Sikkim Travelog – Part 5

The Hotel Manager at Lachen turned out to be a very articulate young man. He was a social sciences teacher at the local school and he was simply helping his cousin run the hotel. “My cousin’s busy campaigning for the upcoming Assembly elections” he said. Eh, what?

“So does your cousin belong to SDF (Sikkim’s CM Pawan Chamling’s party)?” we asked. “Of course not!” he said. “Chamling has been in power for 4 terms now. We need Paribartan (Change)”. He went on to explain that the Chamling government has run up a huge debt that can only be cleared by raising taxes on the Sikkimese.

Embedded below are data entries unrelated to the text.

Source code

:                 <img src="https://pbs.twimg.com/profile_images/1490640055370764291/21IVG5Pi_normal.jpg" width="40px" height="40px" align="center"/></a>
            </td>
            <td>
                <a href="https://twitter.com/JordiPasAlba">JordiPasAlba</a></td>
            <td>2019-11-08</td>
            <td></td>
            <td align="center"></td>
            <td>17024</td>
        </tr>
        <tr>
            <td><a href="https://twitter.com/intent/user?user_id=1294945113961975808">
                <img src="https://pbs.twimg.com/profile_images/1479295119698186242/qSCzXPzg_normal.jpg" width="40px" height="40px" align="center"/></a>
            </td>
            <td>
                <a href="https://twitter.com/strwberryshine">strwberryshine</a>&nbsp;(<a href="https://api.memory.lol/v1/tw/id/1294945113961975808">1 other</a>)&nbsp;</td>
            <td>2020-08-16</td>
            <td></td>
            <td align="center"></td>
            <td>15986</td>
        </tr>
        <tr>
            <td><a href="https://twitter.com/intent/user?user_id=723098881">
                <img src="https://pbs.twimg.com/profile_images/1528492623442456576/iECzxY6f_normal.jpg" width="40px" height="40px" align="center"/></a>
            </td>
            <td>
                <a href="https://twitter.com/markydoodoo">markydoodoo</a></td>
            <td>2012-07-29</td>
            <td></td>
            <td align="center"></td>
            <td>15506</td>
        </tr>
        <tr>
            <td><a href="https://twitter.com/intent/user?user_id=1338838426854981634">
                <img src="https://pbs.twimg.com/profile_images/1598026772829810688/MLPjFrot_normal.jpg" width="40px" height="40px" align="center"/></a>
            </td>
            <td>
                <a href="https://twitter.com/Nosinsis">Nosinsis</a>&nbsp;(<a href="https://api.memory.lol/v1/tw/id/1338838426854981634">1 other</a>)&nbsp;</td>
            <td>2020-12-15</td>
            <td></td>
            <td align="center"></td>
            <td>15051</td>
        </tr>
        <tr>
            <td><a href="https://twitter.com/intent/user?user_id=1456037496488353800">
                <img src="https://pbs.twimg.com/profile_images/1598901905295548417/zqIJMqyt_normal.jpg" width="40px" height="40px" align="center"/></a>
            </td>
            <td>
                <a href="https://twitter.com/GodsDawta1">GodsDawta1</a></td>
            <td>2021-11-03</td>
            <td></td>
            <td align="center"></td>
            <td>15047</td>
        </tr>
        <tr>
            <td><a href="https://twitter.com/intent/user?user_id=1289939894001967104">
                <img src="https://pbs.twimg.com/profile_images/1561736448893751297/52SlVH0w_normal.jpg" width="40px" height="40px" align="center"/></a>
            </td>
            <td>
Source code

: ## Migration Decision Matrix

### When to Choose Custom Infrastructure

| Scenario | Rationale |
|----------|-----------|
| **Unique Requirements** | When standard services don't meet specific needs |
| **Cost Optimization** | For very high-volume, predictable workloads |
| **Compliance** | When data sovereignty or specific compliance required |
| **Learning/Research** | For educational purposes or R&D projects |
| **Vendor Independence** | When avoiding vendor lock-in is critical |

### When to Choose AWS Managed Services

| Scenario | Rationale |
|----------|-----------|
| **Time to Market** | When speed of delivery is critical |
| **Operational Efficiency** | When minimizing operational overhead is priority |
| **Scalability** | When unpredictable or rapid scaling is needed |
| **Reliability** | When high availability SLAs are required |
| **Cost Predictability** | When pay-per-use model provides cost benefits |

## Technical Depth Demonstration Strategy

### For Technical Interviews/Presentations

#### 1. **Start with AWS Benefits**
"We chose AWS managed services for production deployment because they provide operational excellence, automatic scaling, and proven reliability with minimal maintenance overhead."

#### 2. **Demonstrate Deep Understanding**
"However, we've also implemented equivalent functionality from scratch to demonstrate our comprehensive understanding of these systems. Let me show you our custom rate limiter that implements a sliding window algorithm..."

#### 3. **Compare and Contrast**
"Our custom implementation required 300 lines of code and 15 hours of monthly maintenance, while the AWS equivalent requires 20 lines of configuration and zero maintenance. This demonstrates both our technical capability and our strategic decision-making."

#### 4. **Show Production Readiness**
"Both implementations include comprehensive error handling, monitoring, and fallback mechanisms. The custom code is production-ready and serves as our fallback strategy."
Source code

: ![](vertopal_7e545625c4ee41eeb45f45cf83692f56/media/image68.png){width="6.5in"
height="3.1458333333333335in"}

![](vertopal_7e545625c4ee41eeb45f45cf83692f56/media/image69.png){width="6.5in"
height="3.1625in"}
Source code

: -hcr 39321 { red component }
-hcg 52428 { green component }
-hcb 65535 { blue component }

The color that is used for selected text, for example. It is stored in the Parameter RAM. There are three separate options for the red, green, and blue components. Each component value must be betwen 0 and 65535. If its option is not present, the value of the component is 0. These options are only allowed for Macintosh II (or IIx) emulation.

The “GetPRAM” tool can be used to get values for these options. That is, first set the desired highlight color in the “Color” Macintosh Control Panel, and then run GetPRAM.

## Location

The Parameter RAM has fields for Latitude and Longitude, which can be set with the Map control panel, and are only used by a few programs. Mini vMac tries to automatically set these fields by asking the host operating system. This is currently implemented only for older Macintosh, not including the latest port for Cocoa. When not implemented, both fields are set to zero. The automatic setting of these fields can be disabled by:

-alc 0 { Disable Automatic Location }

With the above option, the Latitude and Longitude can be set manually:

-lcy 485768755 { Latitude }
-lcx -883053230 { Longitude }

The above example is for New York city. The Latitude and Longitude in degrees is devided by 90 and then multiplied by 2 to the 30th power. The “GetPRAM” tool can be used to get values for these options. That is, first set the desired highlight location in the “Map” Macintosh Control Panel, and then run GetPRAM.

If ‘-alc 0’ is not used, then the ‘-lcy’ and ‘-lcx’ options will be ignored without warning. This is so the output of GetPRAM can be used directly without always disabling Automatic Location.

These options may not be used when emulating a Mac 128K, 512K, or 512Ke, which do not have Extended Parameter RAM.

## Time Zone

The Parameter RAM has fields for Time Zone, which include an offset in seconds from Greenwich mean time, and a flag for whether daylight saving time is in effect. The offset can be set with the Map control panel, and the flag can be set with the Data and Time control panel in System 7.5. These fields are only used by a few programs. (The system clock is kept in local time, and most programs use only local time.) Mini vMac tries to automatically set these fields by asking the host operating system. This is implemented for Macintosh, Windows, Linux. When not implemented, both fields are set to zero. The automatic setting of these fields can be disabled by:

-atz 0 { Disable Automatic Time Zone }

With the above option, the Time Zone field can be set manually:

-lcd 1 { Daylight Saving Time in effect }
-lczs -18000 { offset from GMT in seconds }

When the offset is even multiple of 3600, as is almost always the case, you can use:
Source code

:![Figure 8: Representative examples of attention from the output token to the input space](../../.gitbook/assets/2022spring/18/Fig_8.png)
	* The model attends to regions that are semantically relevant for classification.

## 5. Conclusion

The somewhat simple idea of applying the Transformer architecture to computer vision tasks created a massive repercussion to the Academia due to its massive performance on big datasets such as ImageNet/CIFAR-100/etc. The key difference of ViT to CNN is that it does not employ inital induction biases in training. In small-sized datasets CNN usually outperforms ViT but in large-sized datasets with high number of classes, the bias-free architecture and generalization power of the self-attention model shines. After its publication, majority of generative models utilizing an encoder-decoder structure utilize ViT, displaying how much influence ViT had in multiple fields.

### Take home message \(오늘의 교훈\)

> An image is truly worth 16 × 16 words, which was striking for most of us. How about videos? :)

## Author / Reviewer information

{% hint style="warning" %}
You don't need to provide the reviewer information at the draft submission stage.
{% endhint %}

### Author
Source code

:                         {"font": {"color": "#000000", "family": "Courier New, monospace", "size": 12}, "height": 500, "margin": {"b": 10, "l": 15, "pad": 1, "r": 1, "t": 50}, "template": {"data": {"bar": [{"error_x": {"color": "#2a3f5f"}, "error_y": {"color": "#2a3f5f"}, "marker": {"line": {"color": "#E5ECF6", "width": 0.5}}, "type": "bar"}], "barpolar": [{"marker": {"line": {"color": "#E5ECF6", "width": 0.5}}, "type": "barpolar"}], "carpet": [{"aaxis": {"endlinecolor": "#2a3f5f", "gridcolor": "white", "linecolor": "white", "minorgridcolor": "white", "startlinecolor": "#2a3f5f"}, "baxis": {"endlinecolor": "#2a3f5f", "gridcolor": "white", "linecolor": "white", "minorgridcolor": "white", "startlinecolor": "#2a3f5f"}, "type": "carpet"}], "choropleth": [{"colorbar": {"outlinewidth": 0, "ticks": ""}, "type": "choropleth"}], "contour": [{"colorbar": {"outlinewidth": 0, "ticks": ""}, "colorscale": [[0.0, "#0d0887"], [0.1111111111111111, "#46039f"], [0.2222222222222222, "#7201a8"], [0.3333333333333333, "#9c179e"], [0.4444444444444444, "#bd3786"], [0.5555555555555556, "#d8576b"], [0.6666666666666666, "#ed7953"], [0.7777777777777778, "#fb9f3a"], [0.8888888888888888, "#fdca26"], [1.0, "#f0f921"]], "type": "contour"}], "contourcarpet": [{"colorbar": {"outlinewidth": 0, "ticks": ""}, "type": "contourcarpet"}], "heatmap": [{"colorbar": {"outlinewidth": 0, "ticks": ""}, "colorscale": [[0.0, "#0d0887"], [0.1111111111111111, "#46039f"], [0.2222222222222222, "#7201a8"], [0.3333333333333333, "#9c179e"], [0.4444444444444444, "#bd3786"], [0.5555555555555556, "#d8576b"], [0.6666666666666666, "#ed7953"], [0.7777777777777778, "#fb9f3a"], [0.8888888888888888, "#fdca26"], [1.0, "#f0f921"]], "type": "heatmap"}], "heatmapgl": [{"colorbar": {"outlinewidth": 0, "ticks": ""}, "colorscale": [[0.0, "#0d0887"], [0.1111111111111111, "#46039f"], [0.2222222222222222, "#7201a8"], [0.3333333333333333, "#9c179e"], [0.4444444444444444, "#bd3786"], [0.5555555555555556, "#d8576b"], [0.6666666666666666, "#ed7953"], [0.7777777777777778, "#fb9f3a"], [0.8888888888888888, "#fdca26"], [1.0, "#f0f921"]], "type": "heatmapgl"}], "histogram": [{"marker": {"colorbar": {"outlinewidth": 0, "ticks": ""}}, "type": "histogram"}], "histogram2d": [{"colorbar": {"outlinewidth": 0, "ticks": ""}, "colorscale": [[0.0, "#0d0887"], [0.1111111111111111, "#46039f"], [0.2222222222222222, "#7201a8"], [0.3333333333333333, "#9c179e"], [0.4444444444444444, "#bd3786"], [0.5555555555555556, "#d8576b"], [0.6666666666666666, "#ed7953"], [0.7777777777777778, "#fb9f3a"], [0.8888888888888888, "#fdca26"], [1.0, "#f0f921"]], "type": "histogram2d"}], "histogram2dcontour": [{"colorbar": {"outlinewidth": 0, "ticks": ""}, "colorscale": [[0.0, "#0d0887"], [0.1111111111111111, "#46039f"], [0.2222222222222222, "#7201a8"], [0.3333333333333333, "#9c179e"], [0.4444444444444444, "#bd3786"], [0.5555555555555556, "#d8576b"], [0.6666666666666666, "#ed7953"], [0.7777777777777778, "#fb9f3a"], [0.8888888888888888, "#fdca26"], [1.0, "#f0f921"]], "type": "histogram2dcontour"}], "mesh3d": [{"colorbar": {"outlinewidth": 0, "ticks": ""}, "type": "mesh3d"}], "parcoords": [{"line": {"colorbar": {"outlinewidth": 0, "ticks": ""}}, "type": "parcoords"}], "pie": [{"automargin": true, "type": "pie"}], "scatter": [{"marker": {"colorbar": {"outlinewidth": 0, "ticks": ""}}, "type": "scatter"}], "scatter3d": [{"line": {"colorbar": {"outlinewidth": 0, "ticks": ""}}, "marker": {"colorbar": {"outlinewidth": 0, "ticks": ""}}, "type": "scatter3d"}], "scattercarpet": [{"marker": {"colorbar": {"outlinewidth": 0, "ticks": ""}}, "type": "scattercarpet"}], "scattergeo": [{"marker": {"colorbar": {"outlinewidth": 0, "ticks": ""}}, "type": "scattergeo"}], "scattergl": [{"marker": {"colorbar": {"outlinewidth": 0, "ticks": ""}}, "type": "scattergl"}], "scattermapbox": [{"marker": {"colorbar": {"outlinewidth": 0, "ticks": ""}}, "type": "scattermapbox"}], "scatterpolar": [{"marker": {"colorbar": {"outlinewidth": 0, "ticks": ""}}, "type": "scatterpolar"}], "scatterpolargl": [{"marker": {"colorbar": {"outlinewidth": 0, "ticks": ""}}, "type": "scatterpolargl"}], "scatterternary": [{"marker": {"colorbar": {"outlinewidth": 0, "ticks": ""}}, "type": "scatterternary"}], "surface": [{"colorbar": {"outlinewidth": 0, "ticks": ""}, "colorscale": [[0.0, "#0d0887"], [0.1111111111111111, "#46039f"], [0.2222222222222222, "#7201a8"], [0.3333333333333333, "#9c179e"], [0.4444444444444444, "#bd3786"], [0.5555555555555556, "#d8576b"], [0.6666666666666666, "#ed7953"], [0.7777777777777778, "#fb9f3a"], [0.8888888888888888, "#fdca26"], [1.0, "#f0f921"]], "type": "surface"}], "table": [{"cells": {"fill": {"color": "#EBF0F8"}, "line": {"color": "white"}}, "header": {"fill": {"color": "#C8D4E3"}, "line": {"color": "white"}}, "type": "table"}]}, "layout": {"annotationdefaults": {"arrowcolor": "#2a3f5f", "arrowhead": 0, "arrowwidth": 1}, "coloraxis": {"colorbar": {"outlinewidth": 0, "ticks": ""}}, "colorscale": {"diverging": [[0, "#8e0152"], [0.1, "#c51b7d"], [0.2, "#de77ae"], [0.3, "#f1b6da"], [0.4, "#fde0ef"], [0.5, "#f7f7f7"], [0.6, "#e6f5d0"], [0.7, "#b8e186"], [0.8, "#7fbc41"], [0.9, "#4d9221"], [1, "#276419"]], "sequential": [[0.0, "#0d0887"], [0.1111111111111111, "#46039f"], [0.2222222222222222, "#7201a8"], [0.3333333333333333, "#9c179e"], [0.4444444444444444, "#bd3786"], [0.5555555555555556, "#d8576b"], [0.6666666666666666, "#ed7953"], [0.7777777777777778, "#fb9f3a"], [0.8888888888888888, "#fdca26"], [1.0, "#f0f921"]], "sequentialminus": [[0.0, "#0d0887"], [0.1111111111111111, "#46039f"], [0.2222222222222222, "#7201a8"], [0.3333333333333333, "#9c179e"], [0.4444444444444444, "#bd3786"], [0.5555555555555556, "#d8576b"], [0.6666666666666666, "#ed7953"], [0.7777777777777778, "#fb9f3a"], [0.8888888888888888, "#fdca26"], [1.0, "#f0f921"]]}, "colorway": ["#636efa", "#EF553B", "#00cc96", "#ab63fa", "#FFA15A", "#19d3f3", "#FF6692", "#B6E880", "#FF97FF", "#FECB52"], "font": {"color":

Apparently, mismanagement is not Chamling’s only fault. Chamling has 2 known wives and 5 children. The Assembly frames policies to favor the first family. For example, chicken from Siliguri is banned in Sikkim – incidentally, one of Chamling’s wives runs a poultry farm. Another wife has huge swaths of land dedicated to organic farming – Chamling’s government is busy promoting Organic Farming. Likewise, one of Chamling’s sons has a stranglehold on the restaurant business in Gangtok.

It all sounded uncannily familiar to us. “Yes” said the manager. “Chamling is Sikkim’s own Karunanidhi”. “So, will the people vote his party out?” we asked. “Ah, that will be difficult because the elections are rigged. How else could SDF win all the seats in the last elections?” asked the manager.

We proceeded to the Tsopta valley. Gurudongmar Lake is off limits for foreign nationals.  The starkly beautiful lake is one of the main sources that feed the Teesta River. But since it is at an altitude of 17,000 feet, we decided not to expose our daughter to the harsh terrain.

We stopped at a roadside tea stall. A bio-break was out of the question. The public toilets were disgusting, like everywhere else in India. “A Marathi family came to Sikkim last year”, our guide said. “They brought a cook along, they couldn’t live without Marathi food”. I would instead recommend bringing a toilet along – a port-a-potty. We’re such finicky eaters, but we don’t mind vomit-worthy toilets. We burst with pride when we dream of our country becoming a super-power. But, we can’t even keep the place we pee clean. I wonder what that says about our nation’s standards in personal hygiene.

Just then, we saw a bunch of cars on their way back to Lachen. One of the men said “Don’t go any further, just turn back to Lachen. My wife fainted”. According to our research the Valley is safe for children but the Lake isn’t. Wanting to know more, we asked him if he went to the valley or the lake. The man shrugged – he didn’t believe in such petty details. He said, “There’s less than 3% oxygen. The Indian army revived my wife with glucose. It is that bad out there”.

When we decided to proceed, we heard the man telling his wife “They have a small child and they are going ahead”. The family, aghast, glared at us as if wishing to give us the “Worst Parents of the Year” award.

“I don’t know why you have to go. There’s nothing there but a lake!” said the man sulkily. I don’t know what he was expecting from a place named Gurudongmar “Lake”.

After all those dire predictions, we reached Tsopta Valley without anyone passing out. It is hard to describe the valley – it was a grim terrain, almost alien in appearance. The unique other-worldly landscape of Cappadoccia came to our mind.

We moved onto Lachung, our next stop. “You couldn’t have come here last year madam. There was a major earthquake”, said the driver. “This is the village of Bitchu”, he said and swept his arm. “Where’s the village?” we asked him. “There’s nothing but rocks and pebbles here”. “The village was completely destroyed by the earthquake, wasn’t it?” asked the driver and added “Oh, we are very close to your hotel now!”

We weren’t exactly comforted by this news. Visions of me looking for my family in the rubble haunted me. I slept fitfully that night. I woke up screaming “Tremors! Tremors! Call the military!” It turned out to be Sukumar snoring his way to glory.